D’abord, il n’y aura pas assez d’hydrogène vert pour répondre aux besoins, explique Bruno Pollet. Le Québec produit actuellement 3000 tonnes d’hydrogène vert par année et il y a actuellement des projets pour en produire 130 000 tonnes par année.

Le gouvernement du Québec, par la voie du ministre de l’Économie, Pierre Fitzgibbon, a déjà fermé la porte de la filière de production d’hydrogène vert parce qu’elle exige trop d’électricité pour les capacités de production d’Hydro-Québec.

L’autre défi est le coût élevé de l’hydrogène, qui augmentera les coûts de production des entreprises, souligne Bruno Pollet. « Même si l’hydrogène est disponible, ça coûte très cher », dit-il.

Dans certains secteurs, comme les aciéries, « cela a du sens de se tourner vers l’hydrogène, mais dans d’autres, comme le transport lourd, je ne suis pas sûr », avance le spécialiste.

Et la concurrence ?

Les efforts de décarbonation pourraient bien se heurter à la logique de la compétitivité, surtout dans le secteur des produits de base qui se vendent sur les marchés internationaux.

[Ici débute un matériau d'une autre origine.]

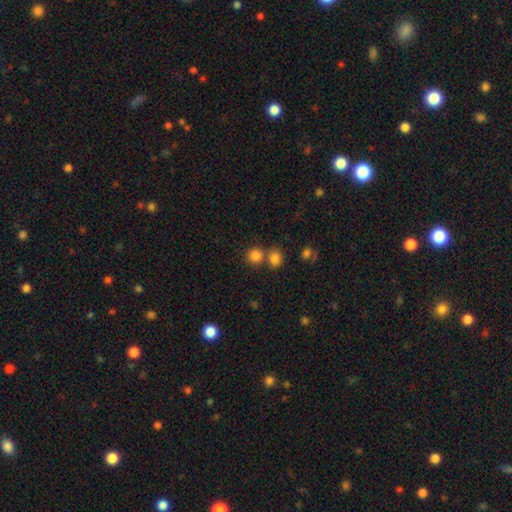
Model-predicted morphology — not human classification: Smooth or featured?
  - smooth: 82% *
  - star or artifact: 13%
  - featured or disk: 6%
How rounded?
  - round: 88% *
  - in between: 11%
  - cigar-shaped: 1%
Merging?
  - none: 61% *
  - merger: 29%
  - minor disturbance: 7%
  - major disturbance: 3%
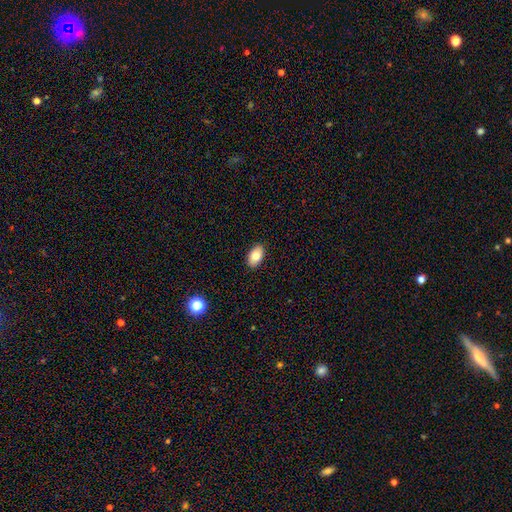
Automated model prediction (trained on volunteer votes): A smooth galaxy with no disk features (79%) that is in between round and cigar-shaped (92%). Merging: none (90%).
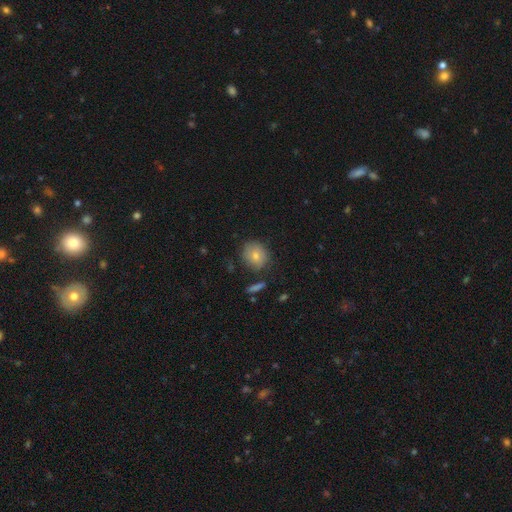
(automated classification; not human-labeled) Smooth or featured? Predicted: smooth (p=0.77). How rounded? Predicted: round (p=0.78). Merging? Predicted: none (p=0.75).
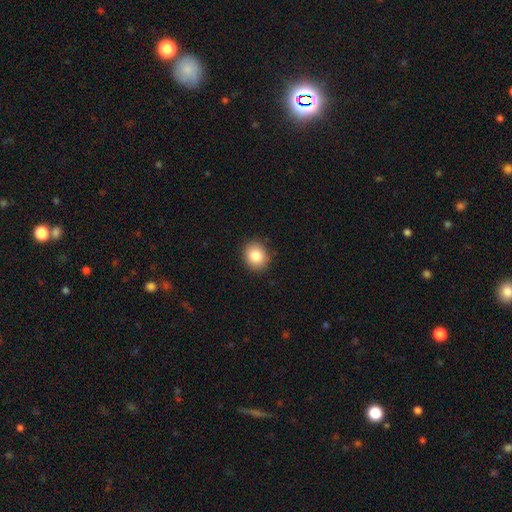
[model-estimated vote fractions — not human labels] Overall: smooth (83%). How rounded: round (70%). Merging: none (88%).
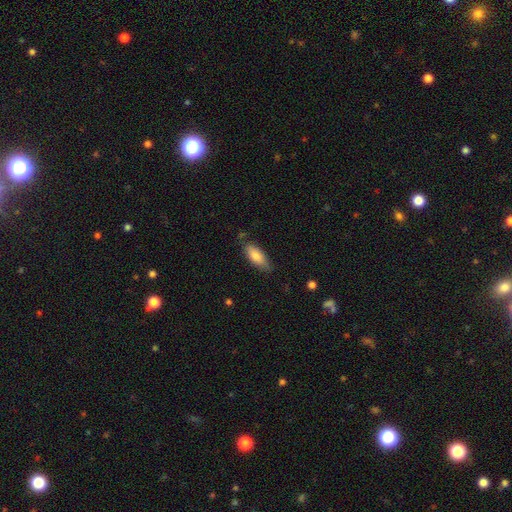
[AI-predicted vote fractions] Smooth or featured? Predicted: smooth (p=0.82). How rounded? Predicted: in between (p=0.76). Merging? Predicted: none (p=0.74).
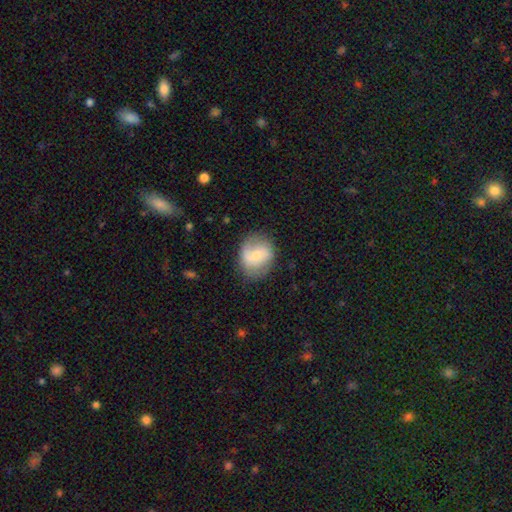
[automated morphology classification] Smooth or featured?
  - featured or disk: 50% *
  - smooth: 42%
  - star or artifact: 7%
Edge-on disk?
  - no: 97% *
  - yes: 3%
Merging?
  - none: 73% *
  - minor disturbance: 19%
  - major disturbance: 7%
  - merger: 1%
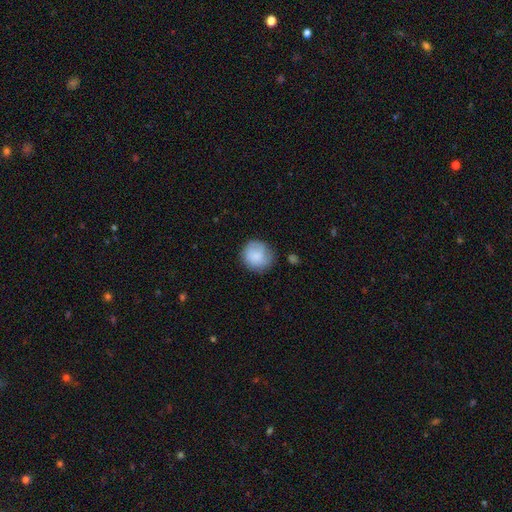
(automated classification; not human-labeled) This is likely a smooth galaxy (72%). How rounded: clearly round (89%). Merging: likely none (72%).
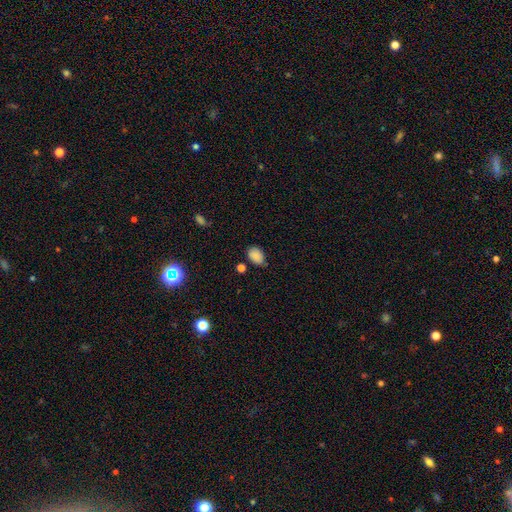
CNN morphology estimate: Smooth or featured: smooth — 86% (star or artifact — 10%)
How rounded: in between — 79% (round — 20%)
Merging: none — 70% (minor disturbance — 22%)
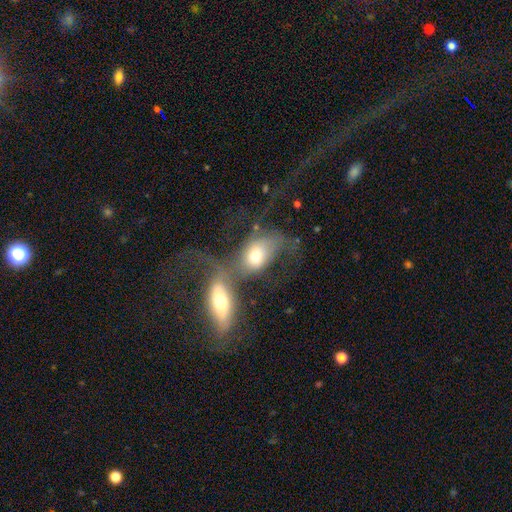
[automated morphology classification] This is possibly a smooth galaxy (49%). Merging: likely merger (69%).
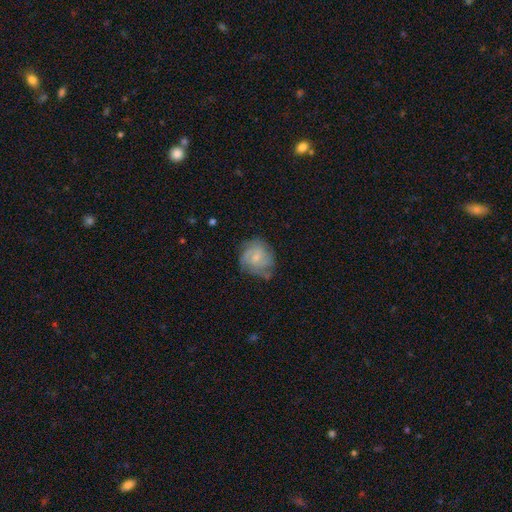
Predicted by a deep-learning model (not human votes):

Une entreprise comme Rio Tinto espère que l’aluminium qui sera produit avec la technologie carboneutre Elysis sera acheté à un prix plus élevé par des clients soucieux de leur empreinte carbone.

Nouveau Monde Graphite, qui a un projet de mine de graphite 100 % électrique et qui veut traiter ce graphite pour en faire un matériau de batterie dans une usine carboneutre à Bécancour, croit aussi que ses clients paieront plus cher pour un produit « propre », dit Julie Paquet, porte-parole de l’entreprise.

L’entreprise ne cache pas que l’appui du gouvernement du Québec, en capital-actions et en subventions, est indispensable à la réalisation de ses ambitions environnementales.

L’apport de fonds publics est d’ailleurs en filigrane dans toutes les stratégies de carboneutralité des entreprises, grandes ou petites.

« Ça prendra des subventions, admet Normand Mousseau, dans un horizon défini dans le temps. » Il faut surtout un plan d’ensemble, ce que le Canada et le Québec n’ont pas, selon lui, contrairement à l’Europe.

Selon lui, la bonne recette vers la décarbonation pourrait être calquée sur celle qui assure le succès de la voiture électrique : un mélange de technologie, de mesures contraignantes, comme l’interdiction de la vente de voitures à essence, et de subventions.

Même si elles ne se réalisent pas, les stratégies des entreprises ne seront pas inutiles, estiment nos interlocuteurs : il faut commencer quelque part et elles ont le mérite de montrer le chemin.